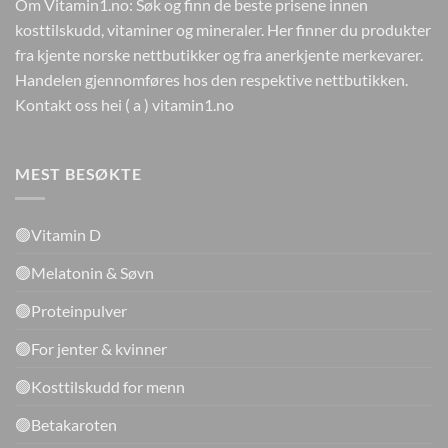
Om Vitamin1.no: Søk og finn de beste prisene innen
kosttilskudd, vitaminer og mineraler. Her finner du produkter
fra kjente norske nettbutikker og fra anerkjente merkevarer.
Handelen gjennomføres hos den respektive nettbutikken.
Kontakt oss hei ( a ) vitamin1.no
MEST BESØKTE
🟢Vitamin D
🟢Melatonin & Søvn
🟢Proteinpulver
🟢For jenter & kvinner
🟢Kosttilskudd for menn
🟢Betakaroten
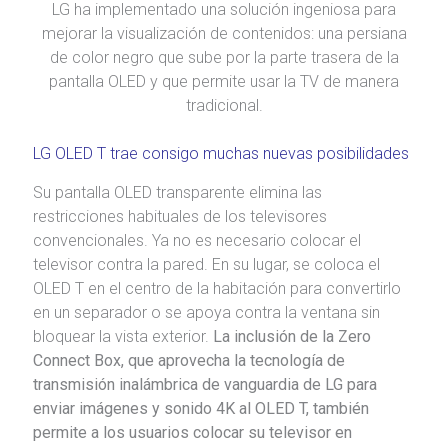
LG ha implementado una solución ingeniosa para
mejorar la visualización de contenidos: una persiana
de color negro que sube por la parte trasera de la
pantalla OLED y que permite usar la TV de manera
tradicional.
LG OLED T trae consigo muchas nuevas posibilidades
Su pantalla OLED transparente elimina las
restricciones habituales de los televisores
convencionales. Ya no es necesario colocar el
televisor contra la pared. En su lugar, se coloca el
OLED T en el centro de la habitación para convertirlo
en un separador o se apoya contra la ventana sin
bloquear la vista exterior.
La inclusión de la Zero
Connect Box, que aprovecha la tecnología de
transmisión inalámbrica de vanguardia de LG para
enviar imágenes y sonido 4K al OLED T, también
permite a los usuarios colocar su televisor en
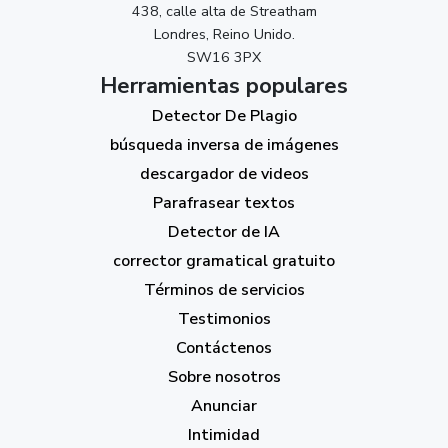
438, calle alta de Streatham
Londres, Reino Unido.
SW16 3PX
Herramientas populares
Detector De Plagio
búsqueda inversa de imágenes
descargador de videos
Parafrasear textos
Detector de IA
corrector gramatical gratuito
Términos de servicios
Testimonios
Contáctenos
Sobre nosotros
Anunciar
Intimidad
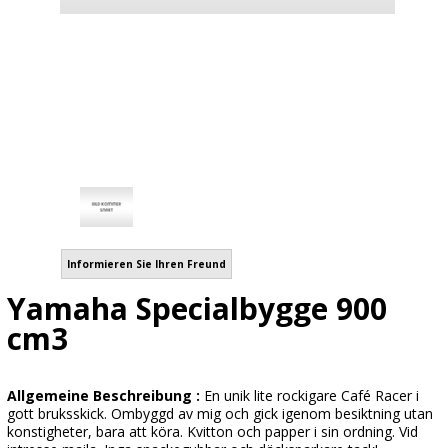
Informieren Sie Ihren Freund
Yamaha Specialbygge 900
cm3
Allgemeine Beschreibung :
En unik lite rockigare Café Racer i
gott bruksskick. Ombyggd av mig och gick igenom besiktning utan
konstigheter, bara att köra. Kvitton och papper i sin ordning. Vid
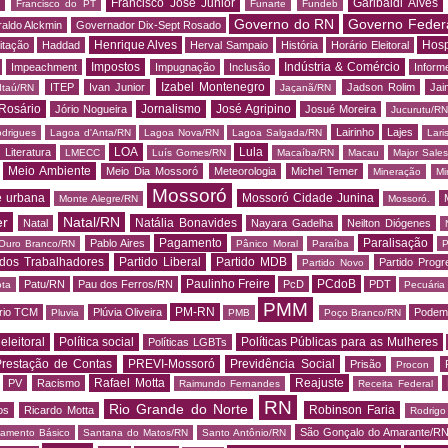
Francisco José Junior
Garibaldi Alves
s
Francisco do PT
Funarte
Fundeb
Governo do RN
Governo Feder
aldo Alckmin
Governador Dix-Sept Rosado
Henrique Alves
Hosp
itação
Haddad
Herval Sampaio
História
Horário Eleitoral
Impostos
Indústria & Comércio
Impeachment
Impugnação
Inclusão
Informe
Izabel Montenegro
ITEP
Ivan Junior
Jadson Rolim
Jai
Itaú/RN
Jaçanã/RN
Rosário
Jornalismo
José Agripino
Jório Nogueira
Josué Moreira
Jucurutu/RN
Lairinho
Lajes
odrigues
Lagoa d'Anta/RN
Lagoa Nova/RN
Lagoa Salgada/RN
Lari
LOA
Lula
Literatura
LMECC
Luís Gomes/RN
Macaíba/RN
Macau
Major Sale
Meio Ambiente
Meio Dia Mossoró
Meteorologia
Michel Temer
Mineração
Mi
Mossoró
e urbana
Mossoró Cidade Junina
Monte Alegre/RN
Mossoró.
er
Natal/RN
Natália Bonavides
Natal
Nayara Gadelha
Neilton Diógenes
Pagamento
Paralisação
Pablo Aires
Ouro Branco/RN
Pânico Moral
Paraíba
P
 dos Trabalhadores
Partido Liberal
Partido MDB
Partido Progr
Partido Novo
Paulinho Freire
PCdoB
Patu/RN
Pau dos Ferros/RN
PcD
PDT
ota
Pecuária
PMM
PM-RN
rio TCM
Plúvia Oliveira
Podem
Pluvia
PMB
Poço Branco/RN
 eleitoral
Política social
Políticas Públicas para as Mulheres
Políticas LGBTs
restação de Contas
PREVI-Mossoró
Previdência Social
Prisão
Procon
Rafael Motta
Reajuste
PV
Racismo
Raimundo Fernandes
Receita Federal
RN
Rio Grande do Norte
Robinson Faria
os
Ricardo Motta
Rodrig
São Gonçalo do Amarante/R
amento Básico
Santana do Matos/RN
Santo Antônio/RN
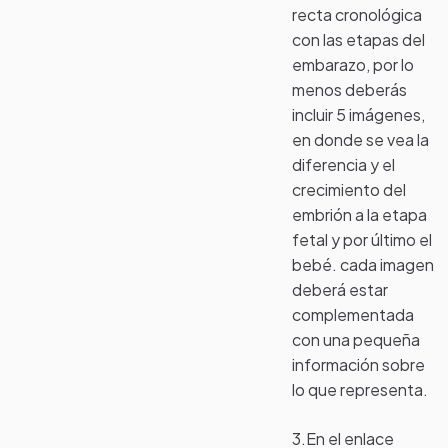
recta cronológica
con las etapas del
embarazo, por lo
menos deberás
incluir 5 imágenes,
en donde se vea la
diferencia y el
crecimiento del
embrión a la etapa
fetal y por último el
bebé. cada imagen
deberá estar
complementada
con una pequeña
información sobre
lo que representa.
3.En el enlace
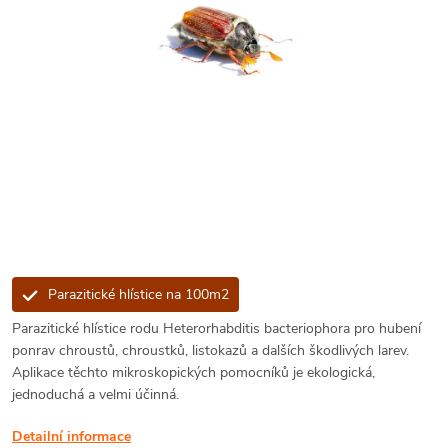
Parazitické hlístice na 100m2
Parazitické hlístice rodu Heterorhabditis bacteriophora pro hubení
ponrav chroustů, chroustků, listokazů a dalších škodlivých larev.
Aplikace těchto mikroskopických pomocníků je ekologická,
jednoduchá a velmi účinná.
Detailní informace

━━━━━━━━━━━━━━━━

- TASK DETAILS
Filter the entries down to the lines that include the string "Mossoró".

- WRITTEN REPLY
Meio Dia Mossoró
Mossoró
Mossoró Cidade Junina
Mossoró.
PREVI-Mossoró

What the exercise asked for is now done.